The use of a single set designer made economic sense, with little loss in scenic variety or allure. For all those who remembered the opulence of the Broadway originals, there were others, encountering these shows live for the first time, who found the Washington productions amply opulent.

Not every nonprofit producing organization has a theater like the Eisenhower; Lincoln Center, for example, lacks one. Putting these shows in the hands of opera companies, where they get lost in theaters with 2,700 seats or more, is not the answer.

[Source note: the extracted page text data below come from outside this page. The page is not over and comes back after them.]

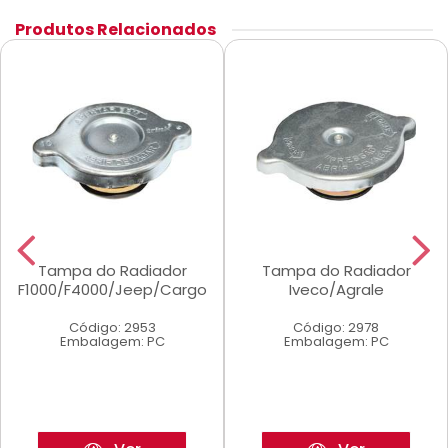
Produtos Relacionados
Tampa do Radiador
Tampa do Radiador
F1000/F4000/Jeep/Cargo
Iveco/Agrale
Código: 2953
Código: 2978
Embalagem: PC
Embalagem: PC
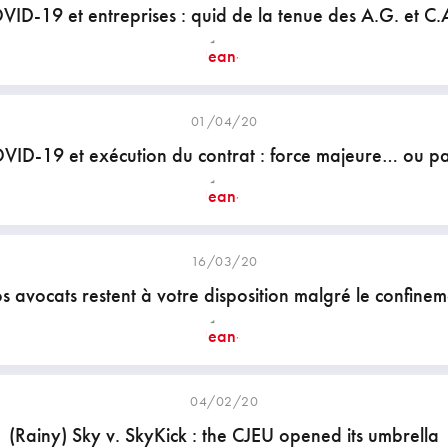
ID-19 et entreprises : quid de la tenue des A.G. et C.
01/04/20
VID-19 et exécution du contrat : force majeure… ou pa
16/03/20
s avocats restent à votre disposition malgré le confinem
04/02/20
(Rainy) Sky v. SkyKick : the CJEU opened its umbrella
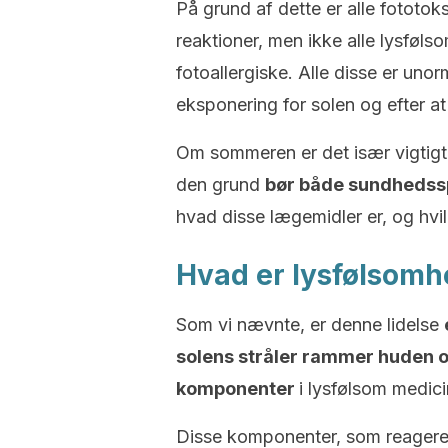
På grund af dette er alle fototok
reaktioner, men ikke alle lysføls
fotoallergiske. Alle disse er uno
eksponering for solen og efter 
Om sommeren er det især vigtigt
den grund
bør både sundhedssp
hvad disse lægemidler er, og hvi
Hvad er lysfølsomh
Som vi nævnte, er denne lidelse
solens stråler rammer huden 
komponenter
i lysfølsom medici
Disse komponenter, som reagerer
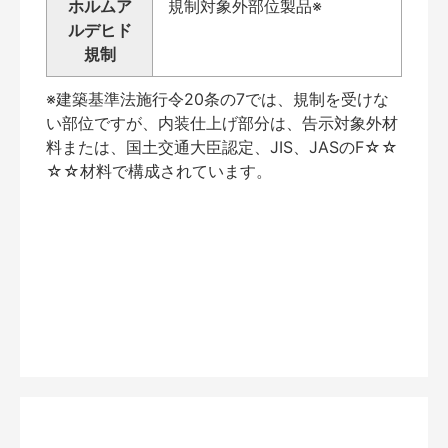
ホルムア
規制対象外部位製品※
ルデヒド
規制
※建築基準法施行令20条の7では、規制を受けな
い部位ですが、内装仕上げ部分は、告示対象外材
料または、国土交通大臣認定、JIS、JASのF☆☆
☆☆材料で構成されています。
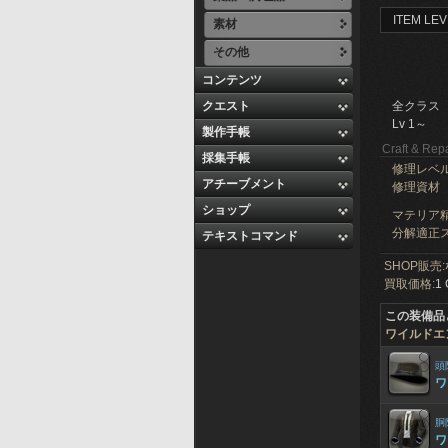
ITEM LEV
素材
その他
コンテンツ
クエスト
全クラス
Lv 1～
製作手帳
Craft & Repa
採集手帳
修理レベ
アチーブメント
修理資材
ショップ
マテリア精
分解適正ス
テキストコマンド
SHOP販売:
買取価格:
1 
この装備品
ワイルドエ
頭
ワ
胴
ワ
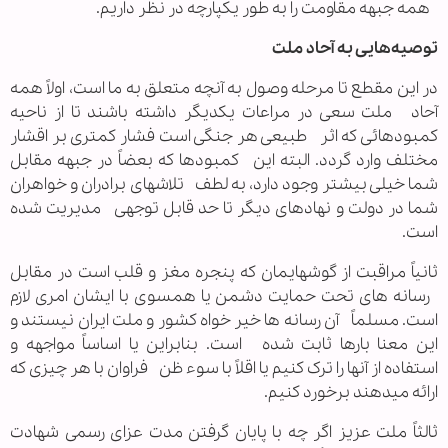
همه جبهه مقاومت را به طور یکپارچه در نظر داریم.
توصیه‌هایی به آحاد ملت
در این مقطع تا مرحله وصول به آنچه متعلق به ما است، اولاً همه
آحاد ملت سعی در مراعات یکدیگر داشته باشند تا از ناحیه
کمبودهائی که اثر طبیعی هر جنگی است فشار کمتری بر اقشار
مختلف وارد گردد. البته این کمبودها که بعضاً در جبهه مقابل
شما خیلی بیشتر وجود دارد، به لطف تلاشهای برادران و خواهران
شما در دولت و نهادهای دیگر تا حد قابل توجهی مدیریت شده
است.
ثانیاً مراقبت از گوشهایمان که پنجره مغز و قلب است در مقابل
رسانه های تحت حمایت دشمن یا همسوی با ایشان امری لازم
است. مسلماً آن رسانه ها خیر خواه کشور و ملت ایران نیستند و
این معنا بارها ثابت شده است. بنابراین یا اساساً مواجهه و
استفاده از آنها را ترک کنیم یا اقلاً با سوء ظن فراوان با هر چیزی که
ارائه میدهند برخورد کنیم.
ثالثاً ملت عزیز اگر چه با پایان گرفتن مدت عزای رسمی شهادت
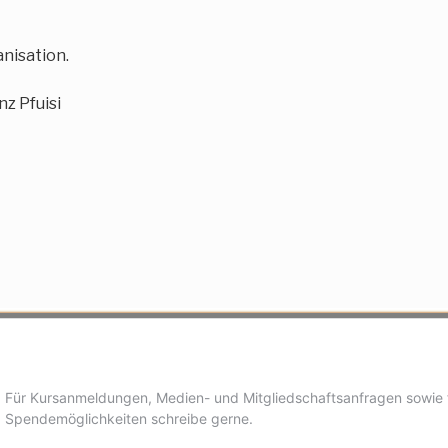
nisation.
nz Pfuisi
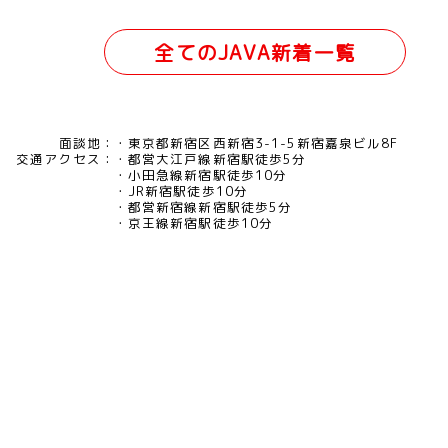
全てのJAVA新着一覧
面談地：
東京都新宿区西新宿3-1-5新宿嘉泉ビル8F
交通アクセス：
都営大江戸線新宿駅徒歩5分
小田急線新宿駅徒歩10分
JR新宿駅徒歩10分
都営新宿線新宿駅徒歩5分
京王線新宿駅徒歩10分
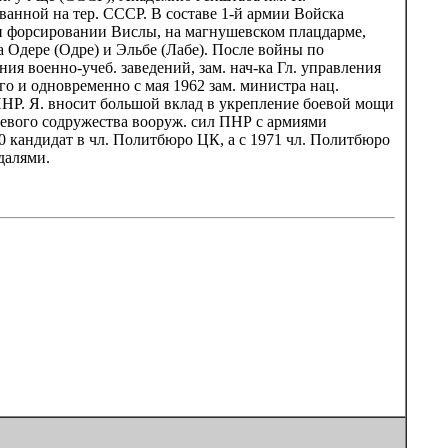
ванной на тер. СССР. В составе 1-й армии Войска
при форсировании Вислы, на магнушевском плацдарме,
 Одере (Одре) и Эльбе (Лабе). После войны по
я военно-учеб. заведений, зам. нач-ка Гл. управления
го и одновременно с мая 1962 зам. министра нац.
 ПНР. Я. вносит большой вклад в укрепление боевой мощи
оевого содружества вооруж. сил ПНР с армиями
0 кандидат в чл. Политбюро ЦК, а с 1971 чл. Политбюро
далями.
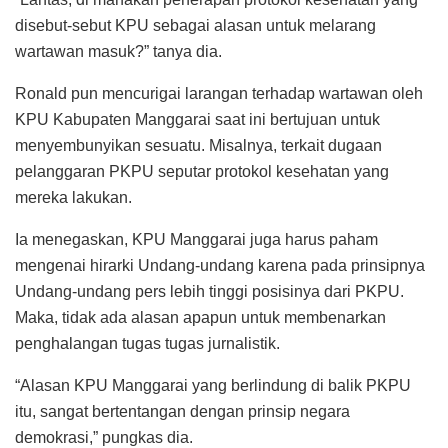
disebut-sebut KPU sebagai alasan untuk melarang
wartawan masuk?” tanya dia.
Ronald pun mencurigai larangan terhadap wartawan oleh
KPU Kabupaten Manggarai saat ini bertujuan untuk
menyembunyikan sesuatu. Misalnya, terkait dugaan
pelanggaran PKPU seputar protokol kesehatan yang
mereka lakukan.
Ia menegaskan, KPU Manggarai juga harus paham
mengenai hirarki Undang-undang karena pada prinsipnya
Undang-undang pers lebih tinggi posisinya dari PKPU.
Maka, tidak ada alasan apapun untuk membenarkan
penghalangan tugas tugas jurnalistik.
“Alasan KPU Manggarai yang berlindung di balik PKPU
itu, sangat bertentangan dengan prinsip negara
demokrasi,” pungkas dia.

Maybe what we and Mr. Sondheim need is a summer festival in a plausible theater devoted to the best in operas and musical theater, irrespective of genre. We need to hear the best in musical theater, old and new, no matter the derivation of the particular work or the amount of dialogue or the singing style.

Or maybe we should confine our festival to American musical theater. Or maybe we should follow the Kennedy Center model completely, and wish for Mr. Sondheim to have a festival of his very own. His own Bayreuth.

In the meantime, New York can look forward to an all-star concert of highlights from the Kennedy Center productions on Oct. 21 — in Avery Fisher Hall, another barn — as well as to "Assassins" and "Gold." In the meantime, when it comes to newly considered schemes to keep these masterpieces of American musical culture alive, Mr. Kaiser has shown the way.